(Task instructions)
Copy out every line of the data from the one containing "郵便番号検索に使用されているデータについて" down to the one containing "26.05.2023 00:48", keeping each line unchanged and including both of those lines.

(Data section)
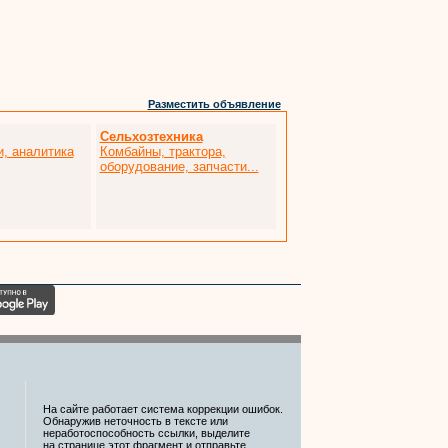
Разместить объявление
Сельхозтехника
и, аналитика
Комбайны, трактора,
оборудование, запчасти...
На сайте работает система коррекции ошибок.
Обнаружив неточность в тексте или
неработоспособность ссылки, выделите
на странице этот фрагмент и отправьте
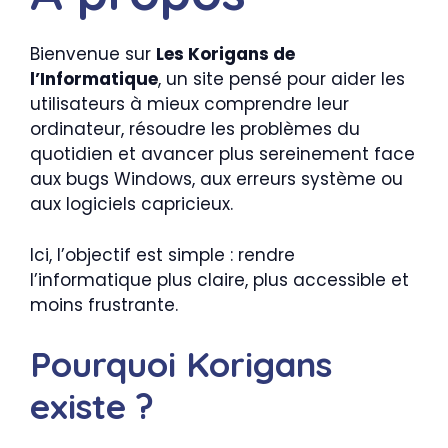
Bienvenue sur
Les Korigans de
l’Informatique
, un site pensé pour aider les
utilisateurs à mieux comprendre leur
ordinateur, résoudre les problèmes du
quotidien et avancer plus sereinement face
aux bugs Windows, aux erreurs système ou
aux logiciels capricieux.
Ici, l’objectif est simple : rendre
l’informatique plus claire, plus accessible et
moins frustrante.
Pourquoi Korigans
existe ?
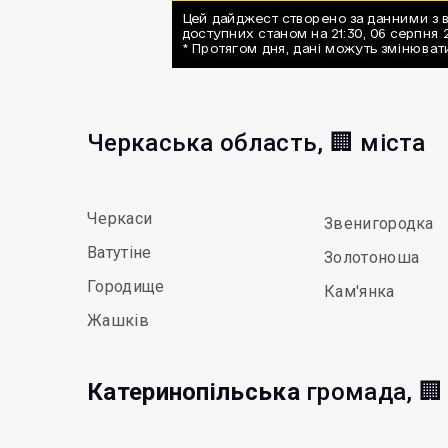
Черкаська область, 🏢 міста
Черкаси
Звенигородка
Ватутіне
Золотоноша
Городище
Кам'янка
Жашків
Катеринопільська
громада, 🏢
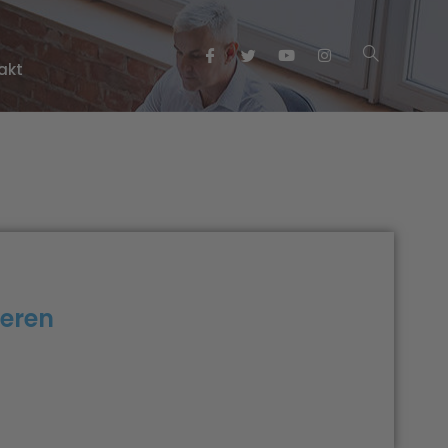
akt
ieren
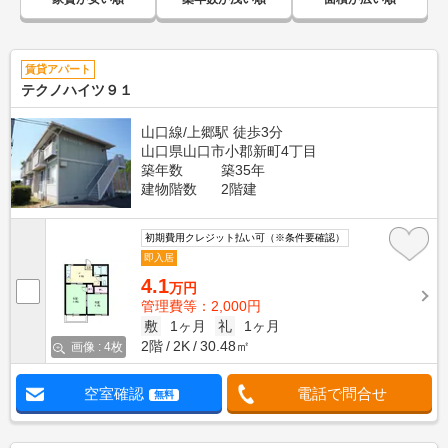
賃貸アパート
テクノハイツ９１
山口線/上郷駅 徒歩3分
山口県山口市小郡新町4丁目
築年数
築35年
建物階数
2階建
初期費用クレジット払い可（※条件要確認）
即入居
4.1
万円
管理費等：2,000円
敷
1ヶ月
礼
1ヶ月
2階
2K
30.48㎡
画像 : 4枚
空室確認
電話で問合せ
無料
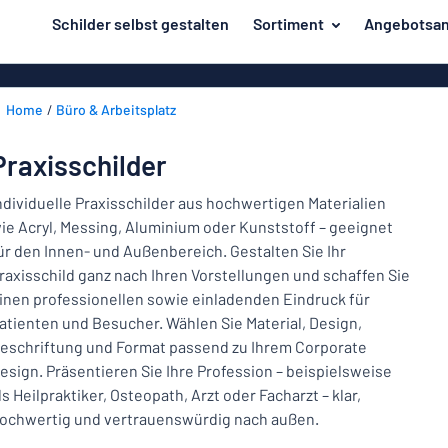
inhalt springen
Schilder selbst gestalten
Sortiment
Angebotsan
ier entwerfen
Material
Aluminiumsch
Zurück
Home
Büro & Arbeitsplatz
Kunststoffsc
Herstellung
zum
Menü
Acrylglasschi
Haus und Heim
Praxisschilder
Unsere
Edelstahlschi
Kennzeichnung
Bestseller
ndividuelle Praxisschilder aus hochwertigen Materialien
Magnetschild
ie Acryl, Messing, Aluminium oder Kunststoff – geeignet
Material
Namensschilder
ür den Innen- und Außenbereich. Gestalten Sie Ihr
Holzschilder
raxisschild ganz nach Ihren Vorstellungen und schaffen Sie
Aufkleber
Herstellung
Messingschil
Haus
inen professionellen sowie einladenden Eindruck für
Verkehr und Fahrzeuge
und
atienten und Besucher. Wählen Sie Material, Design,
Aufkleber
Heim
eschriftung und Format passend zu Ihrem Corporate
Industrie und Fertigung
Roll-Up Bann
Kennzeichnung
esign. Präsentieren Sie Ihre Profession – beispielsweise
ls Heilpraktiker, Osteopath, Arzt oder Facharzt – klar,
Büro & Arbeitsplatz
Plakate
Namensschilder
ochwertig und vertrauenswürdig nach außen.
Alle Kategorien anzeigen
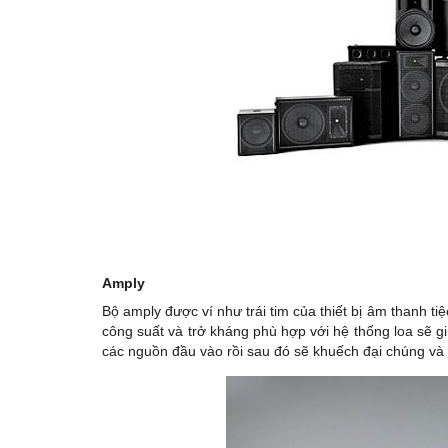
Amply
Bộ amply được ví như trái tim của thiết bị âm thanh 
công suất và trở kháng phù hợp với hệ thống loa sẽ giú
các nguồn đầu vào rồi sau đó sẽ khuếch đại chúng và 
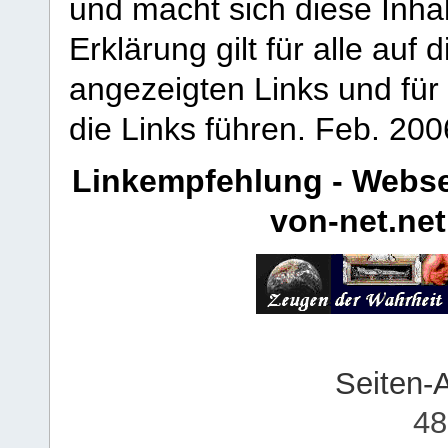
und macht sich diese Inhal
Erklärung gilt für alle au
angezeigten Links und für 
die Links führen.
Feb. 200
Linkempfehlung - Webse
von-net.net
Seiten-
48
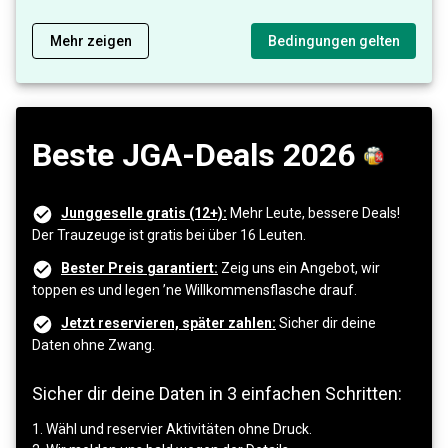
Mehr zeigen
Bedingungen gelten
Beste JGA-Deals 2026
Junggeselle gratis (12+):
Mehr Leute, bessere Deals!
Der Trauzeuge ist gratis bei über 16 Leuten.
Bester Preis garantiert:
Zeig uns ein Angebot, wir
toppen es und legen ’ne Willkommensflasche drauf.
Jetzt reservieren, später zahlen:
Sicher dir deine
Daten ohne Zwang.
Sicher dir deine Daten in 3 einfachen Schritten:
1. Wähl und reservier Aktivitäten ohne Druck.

==

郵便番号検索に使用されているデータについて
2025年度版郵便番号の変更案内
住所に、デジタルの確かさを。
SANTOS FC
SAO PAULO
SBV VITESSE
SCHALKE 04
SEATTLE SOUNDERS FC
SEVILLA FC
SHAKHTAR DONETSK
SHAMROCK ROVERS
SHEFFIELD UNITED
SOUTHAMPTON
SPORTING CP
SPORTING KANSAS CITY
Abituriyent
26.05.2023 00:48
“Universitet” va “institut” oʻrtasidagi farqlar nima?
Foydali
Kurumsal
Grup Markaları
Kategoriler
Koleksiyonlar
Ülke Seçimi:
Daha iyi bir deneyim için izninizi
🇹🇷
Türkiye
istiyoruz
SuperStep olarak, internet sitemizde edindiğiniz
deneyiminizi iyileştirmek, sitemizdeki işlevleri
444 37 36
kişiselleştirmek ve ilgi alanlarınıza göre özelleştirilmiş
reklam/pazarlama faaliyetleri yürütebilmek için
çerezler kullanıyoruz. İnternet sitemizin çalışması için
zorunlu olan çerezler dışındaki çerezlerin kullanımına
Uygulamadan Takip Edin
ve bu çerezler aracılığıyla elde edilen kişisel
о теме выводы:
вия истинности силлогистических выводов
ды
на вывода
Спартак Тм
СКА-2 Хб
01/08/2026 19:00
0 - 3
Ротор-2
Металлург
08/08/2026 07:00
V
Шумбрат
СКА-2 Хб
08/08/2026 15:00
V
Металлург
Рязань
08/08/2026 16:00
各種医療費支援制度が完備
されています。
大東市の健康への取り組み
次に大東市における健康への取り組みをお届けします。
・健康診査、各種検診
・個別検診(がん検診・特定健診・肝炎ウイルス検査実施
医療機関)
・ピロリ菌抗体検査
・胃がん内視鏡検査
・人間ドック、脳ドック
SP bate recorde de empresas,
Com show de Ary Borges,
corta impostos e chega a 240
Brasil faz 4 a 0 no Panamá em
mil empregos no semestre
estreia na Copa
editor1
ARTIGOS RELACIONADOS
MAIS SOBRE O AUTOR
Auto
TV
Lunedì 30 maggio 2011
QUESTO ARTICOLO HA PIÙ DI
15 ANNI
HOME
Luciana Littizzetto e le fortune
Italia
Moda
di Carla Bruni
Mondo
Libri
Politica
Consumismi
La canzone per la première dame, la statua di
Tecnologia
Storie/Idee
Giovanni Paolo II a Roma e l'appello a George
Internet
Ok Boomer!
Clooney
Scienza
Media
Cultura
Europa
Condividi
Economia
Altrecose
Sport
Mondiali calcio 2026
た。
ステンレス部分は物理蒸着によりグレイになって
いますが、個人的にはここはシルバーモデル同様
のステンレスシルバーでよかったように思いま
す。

* * *

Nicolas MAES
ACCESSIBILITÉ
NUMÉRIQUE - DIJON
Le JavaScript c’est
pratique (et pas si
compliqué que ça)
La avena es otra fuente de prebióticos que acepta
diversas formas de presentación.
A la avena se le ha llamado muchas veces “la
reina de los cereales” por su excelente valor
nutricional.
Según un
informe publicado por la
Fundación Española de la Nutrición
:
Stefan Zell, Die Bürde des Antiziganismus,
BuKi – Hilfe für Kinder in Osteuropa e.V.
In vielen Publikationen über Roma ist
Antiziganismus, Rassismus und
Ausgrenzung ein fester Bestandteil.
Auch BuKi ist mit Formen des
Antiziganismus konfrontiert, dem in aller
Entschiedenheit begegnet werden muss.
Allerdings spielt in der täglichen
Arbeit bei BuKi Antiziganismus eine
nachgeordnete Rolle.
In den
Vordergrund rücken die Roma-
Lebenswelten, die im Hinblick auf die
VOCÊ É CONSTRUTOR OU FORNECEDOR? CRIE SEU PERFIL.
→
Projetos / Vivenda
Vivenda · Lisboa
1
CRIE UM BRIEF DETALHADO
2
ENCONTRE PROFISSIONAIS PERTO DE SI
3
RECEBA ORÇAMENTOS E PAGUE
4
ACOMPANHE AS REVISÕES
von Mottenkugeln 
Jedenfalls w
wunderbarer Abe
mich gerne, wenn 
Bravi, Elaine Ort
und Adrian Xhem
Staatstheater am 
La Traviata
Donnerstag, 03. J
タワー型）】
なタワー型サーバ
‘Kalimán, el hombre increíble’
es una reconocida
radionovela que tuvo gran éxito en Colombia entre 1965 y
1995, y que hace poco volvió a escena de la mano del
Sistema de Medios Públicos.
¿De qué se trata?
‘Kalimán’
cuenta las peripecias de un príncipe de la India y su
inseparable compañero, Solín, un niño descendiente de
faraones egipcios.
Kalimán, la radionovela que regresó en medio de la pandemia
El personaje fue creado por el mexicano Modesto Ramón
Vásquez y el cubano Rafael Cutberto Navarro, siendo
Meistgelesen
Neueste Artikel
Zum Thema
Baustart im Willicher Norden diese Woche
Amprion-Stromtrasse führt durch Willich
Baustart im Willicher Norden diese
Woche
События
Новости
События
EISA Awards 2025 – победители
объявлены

(Response box)
郵便番号検索に使用されているデータについて
2025年度版郵便番号の変更案内
住所に、デジタルの確かさを。
SANTOS FC
SAO PAULO
SBV VITESSE
SCHALKE 04
SEATTLE SOUNDERS FC
SEVILLA FC
SHAKHTAR DONETSK
SHAMROCK ROVERS
SHEFFIELD UNITED
SOUTHAMPTON
SPORTING CP
SPORTING KANSAS CITY
Abituriyent
26.05.2023 00:48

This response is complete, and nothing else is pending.